Monday witnessed the release of the Japanese government’s monthly report, which described the country’s economy to be “on a moderate recovery,” the same assessment for the third consecutive month. This is also considered an affirmation of the growth in consumption and capital spending.
“We believe it’s highly likely that the current phase of economic recovery is as long as the Izanagi Boom,” Toshimitsu Motegi, who is the Economic and Fiscal Policy Minister, stated in an interview.
The Cabinet Office tasked a panel of experts to investigate relevant data in order to do an analysis, and measure the length and intensity of the economic expansion, which was figured out to have begun in December 2012. The Office similarly marked the economy as “moderately recovering.”
According to the recently released data, the economy of Japan ran an annualized 4.0 percent in the April to June quarter, and this figure is considered as the growth’s fastest pace in two years. Among the catalysts are the buffing consumer and corporate spendings, as well as a boosted public investment. Public investment was marked “getting firmer” in the previous report in July.
Other information found in the monthly report indicates that both business investment and exports are “picking up,” while private consumption, which accounts around 60 percent of Japan’s gross domestic product, is similarly marked “picking up moderately.”

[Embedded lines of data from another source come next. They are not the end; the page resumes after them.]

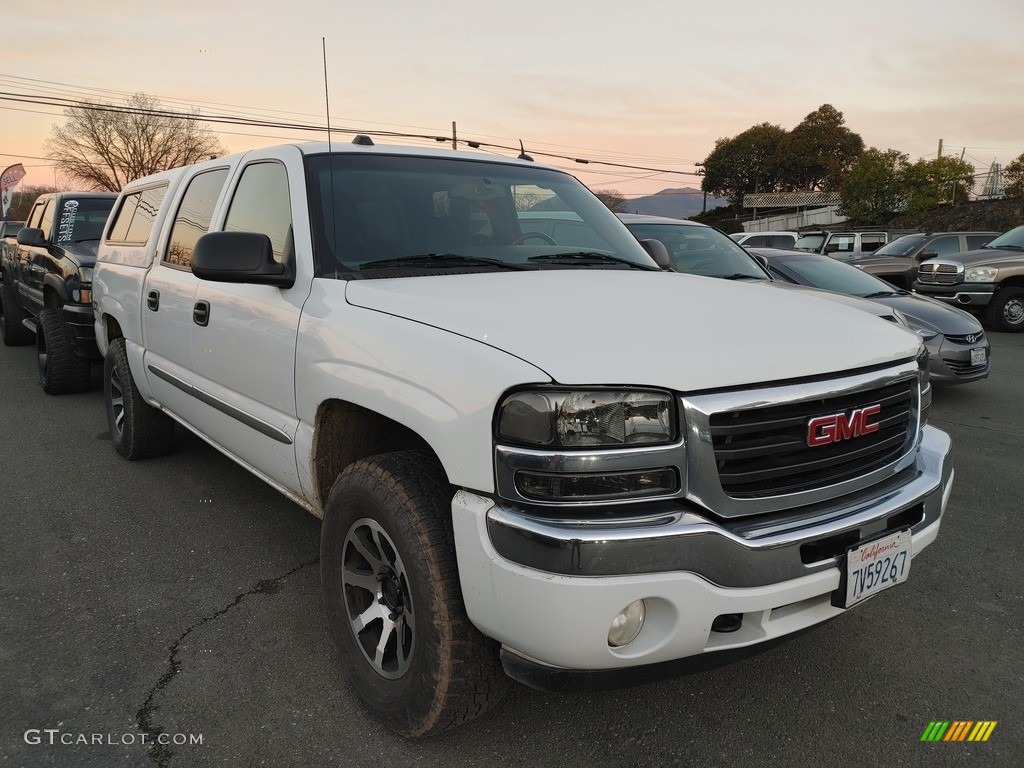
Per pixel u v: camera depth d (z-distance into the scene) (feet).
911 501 7.27
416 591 6.79
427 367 6.77
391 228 9.53
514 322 6.75
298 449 8.81
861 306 18.11
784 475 6.48
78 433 18.39
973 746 7.47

The Mizuho Research Institute expects this growth to roll continuously until after the consumption tax hike slated on October 2019, “unless a big change happens to the overseas economy.”
Additionally, to further boost fiscal spending, some ruling party lawmakers have requested for a supplementary budget, although the government has asserted that it is difficult to justify additional spending in light of the strengthening economy recovery.
“Under current economic circumstances, I don’t expect the government to submit a supplementary budget at this autumn’s extraordinary parliament session,” Motegi said in agreement with the government’s assertion.
On the other hand, a number of economists cast doubts to the sustainability of this expansion in the previous quarter due to sluggish wage growth.
“Household income growth has not clearly accelerated,” the chief economist at Nomura Securities Co.’s Financial and Economic Research Center, Takashi Miwa, said.
A report suggests that nominal wages per capita grew at a pace of only 0.2 percent, which was quite a plummet lower than the 15.4 percent annual growth during the Izanagi Boom.
According to another report, the number of part-time and non regular workers jumped as a result of the companies’ use of non regular workers to fix their problems related to manpower shortages. Another reason that may hinder continuous economic growth is the curbing of “wages for male workers between 40 and 54,” while companies are “moving back the mandatory retirement ages for their employees.” The latter factor has also been cited by Mizuho Research economist Hidenobu Tokuda.
Yoko Takeda, who is Mitsubishi Research Institute Inc.’s chief economist, stated that the lack of confidence in the sustainability of the social security system “puts a lid on consumption by those in the prime of their working lives.”